Dr Mike ~ UL Communication Studies Professor
Kaleidoscope is a Netflix series with a different approach. When the viewer first starts the program, Netflix purportedly randomizes the order in which the seven middle episodes of the series are shown. An interesting narrative experiment, Kaleidoscope left me nostalgic for the way television used to be watched.
The various episodes of the series are named for different colors. Everyone starts with “Black,” a short introduction to the process of the series, and ends with “White.” Just for the record, my viewing order was “Yellow,” “Green,” “Blue,” “Orange,” “Violet,” “Red,” and “Pink.”
Kaleidoscope is a heist narrative. The events of the series circle around a complicated criminal score that, like all great heist stories before it, hinges on detailed planning and clockwork organization. The opening graphic of each story tells the viewer when the story is set in relation to the heist itself. I want to be particularly careful about spoilers here, but basically episodes set before and after the heist give the viewer glimpses into the origins and motivations of the characters whose lives are woven together over time. The time-jumping effect generates a powerful curiosity in the viewer to see what actually goes down during the robbery itself, keeping the viewer bouncing between asking “how is this going to happen?” and “how did this happen?”.

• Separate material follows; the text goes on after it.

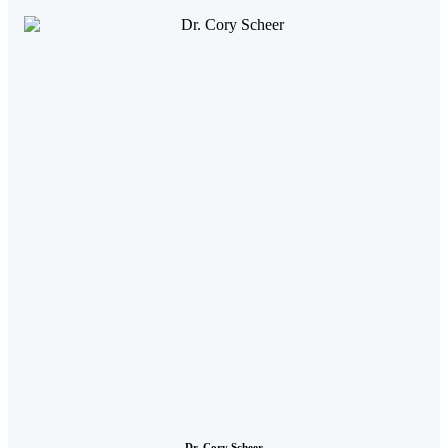
Dr. Cory Scheer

I was grateful that I saw the story progress in the order that it did. Had I watched one particular episode first, I may have been left with the idea that another character was the lead (and since I really did not like that character, I may not have wanted to see more episodes). Had another episode been the series’ opener, I would have been thoroughly depressed and may not have continued. Some reporting has suggested that Netflix has rigged the process a bit, keeping certain episodes from being first. I hope not, but if that is the case, I benefited from that micromanaging.
An unexpected effect of Kaleidoscope upon me though was a fondness for the way that television used to be. Streaming makes the current television experience into a package. Episodes arrive in order, dropped all at once or played out in a set number of episodes week by week. It works like a book. A new series catches my attention or is recommended and then I sit down and watch the story in the order presented. This is not a complaint. By and large I enjoy this set up.
However, I also miss the “good old days.” Doctor Who, for example, is one of my all-time favorite things. When I first started watching the show, I had no clue that the program had been on for a decade before. I had no idea there were three Doctors before the one I liked. One of the appeals of the show was just figuring out what was going on. Even if I had wanted to, I could not start at the beginning. It was impossible. Those episodes were not even available. Likewise, my love for Buffy the Vampire Slayer took off when I attended a convention and saw an outstanding third season episode in which a friend of mine briefly appears as an extra. That friend kindly mailed me new episodes while I tried to catch up on old ones using my “Buffy-dedicated” second VCR. One semester in the early 2000s, I even set up the big screen in Hopwood Auditorium to watch reruns on FX before we viewed movies for my film class.
Ultimately, Kaleidoscope reminds us that by chance every episode is someone’s first episode. The difference this time is that it was designed that way.